Objectives To examine the significance of IL-27/WSX-1 signalling in spontaneous skin inflammation of MRL/lpr mice, a model for SLE.
Methods The severity and development of skin lesions, dermal inflammatory cells and epidermal–dermal depositions in the skin lesions of MRL/lpr mice with CD2-promoted WSX-1 overexpression (WSX-1 Tg mice) and those with globally disrupted WSX-1 (WSX-1 KO mice) were examined and compared with those of MRL/lpr mice.

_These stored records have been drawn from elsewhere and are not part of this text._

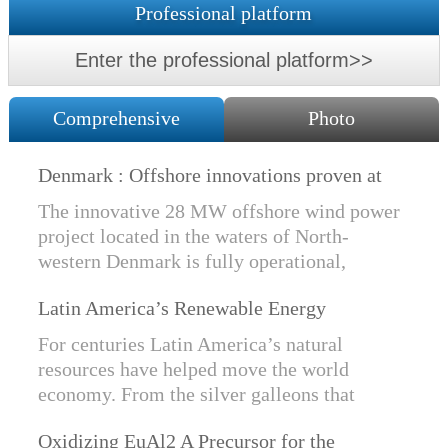
Professional platform
Enter the professional platform>>
Comprehensive
Photo
Denmark : Offshore innovations proven at
Nissum Bredning Vind: Siemens Gamesa
The innovative 28 MW offshore wind power
technology elements lo
project located in the waters of North-
western Denmark is fully operational,
producing power for customers Nissum
Latin America’s Renewable Energy
Bredning Vindmllelaug and Jysk Energi
Revolution
since e...
For centuries Latin America’s natural
resources have helped move the world
economy. From the silver galleons that
financed the Spanish Empire to the iron and
Oxidizing EuAl2 A Precursor for the
copper exports that are rebuilding China, ...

Results By 4 months of age, both WSX-1 KO mice and control MRL/lpr mice developed predominantly similar skin inflammation, while WSX-1 Tg mice hardly did so, demonstrating that intensifying IL-27/WSX-1 signalling on T cells prevents the spontaneous skin inflammation. WSX-1 KO mice showed Th2-type skin inflammation as evidenced by the Th2-prone dermal infiltrating cells and an absence of cutaneous Th1-type IgG deposition. Interestingly, there were significant IL-17+ dermal infiltrating cells in both WSX-1 KO and control MRL/lpr mice, which might potentially contribute to the formation of skin inflammation in these mice.
Conclusions These data indicate that IL-27/WSX-1 signalling may play a protective role in the development of SLE-like skin inflammation, and modulating IL-27/WSX-1 signalling might be an interesting therapeutic strategy in the treatment of SLE.